If, however, donors wait for the dust to settle, it may be too late. There will be a critical, but brief, period during which economic help must be provided at a level effective in stopping inflation and improving the economy in the short term if Burma is to survive.To await a new government and its requests for assistance, and then to allow each donorto go its uncoordinated way to choose projects from a priority list, will not do justice to Burma and its internal needs or to the donors and their international roles and obligations.

It is important to start now in the midst of this ferment to bring donors together informally to discuss priorities and a coordinated effort in support of economic, political and social progress. Such discussions need not be binding on any party, and may be done at the working level.

The lessons from the Philippines’ experience are instructive. It took about a year after the Aquino government came to office for the donors to decide priorities and to negotiate levels and types of assistance. There were problems in the Philippines in deciding how the money would be distributed, and they are likely to be much worse in Burma, but careful planning among the donors, drawing on the wealth of economic talent among emigre Burmese economists and scholars, would lessen the problems of absorption and timing.

No support should be provided until the international community is assured that the Burmese have set their political house in order and expressed real concern in dealing with economic problems. As a small donor, the United States has a role not necessarily in huge volumes of aid but in support of the process of positive change and in specialized fields like technical training. U.S. interests in the region--in Thailand, in a prosperous and stable Burma and in the Burmese anti-narcotics program--warrant such action.

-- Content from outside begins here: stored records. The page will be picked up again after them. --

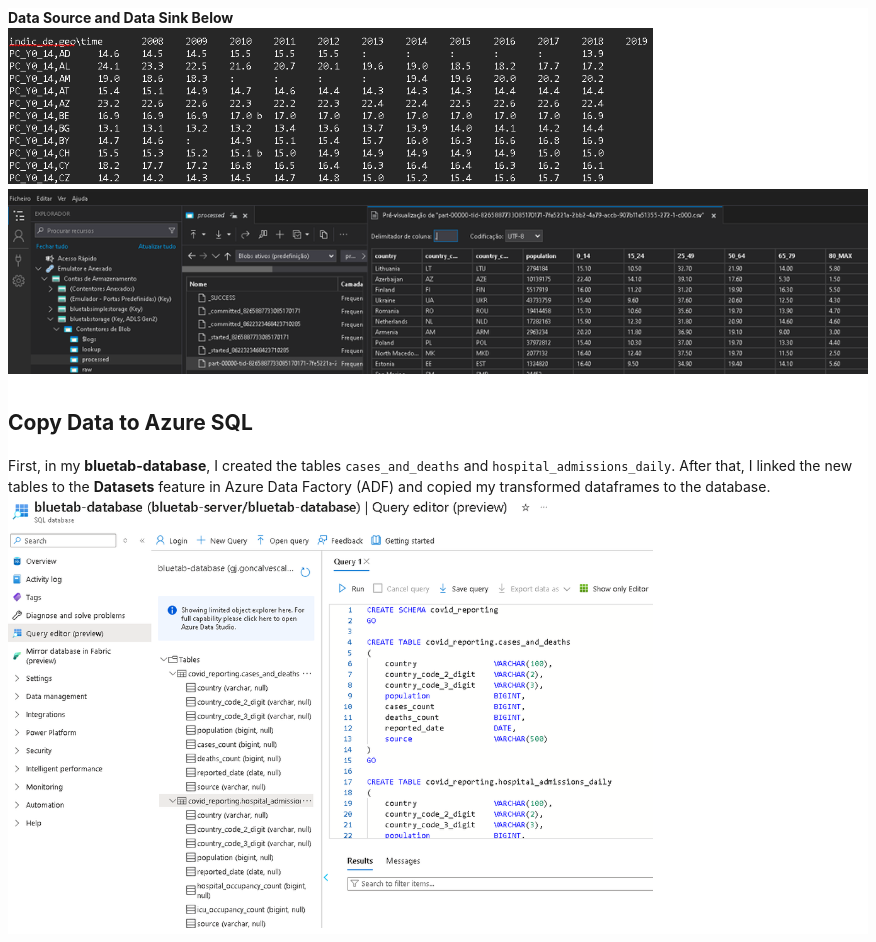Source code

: **Data Source and Data Sink Below**  
<img src="images/26.png" alt="Service Principal Access" width="75%" />
<img src="images/27.png" alt="Service Principal Access" width="100%" />

## Copy Data to Azure SQL  

First, in my **bluetab-database**, I created the tables `cases_and_deaths` and `hospital_admissions_daily`. After that, I linked the new tables to the **Datasets** feature in Azure Data Factory (ADF) and copied my transformed dataframes to the database.  
<img src="images/28.png" alt="Service Principal Access" width="75%" />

Burma’s economic turnaround will not be easy. There are deep suspicions of the roles of foreigners--both those in Burma, like the Indians and Chinese, and those abroad. The Burmese have not liked outsiders watching their economic performance and advising on policies. Yet many in Burma know that the needs are so great, and the opportunity may be so fleeting, that these fears must be put aside. It does mean, however, that assistance and advice must be proffered with discretion, sensitivity and deftness.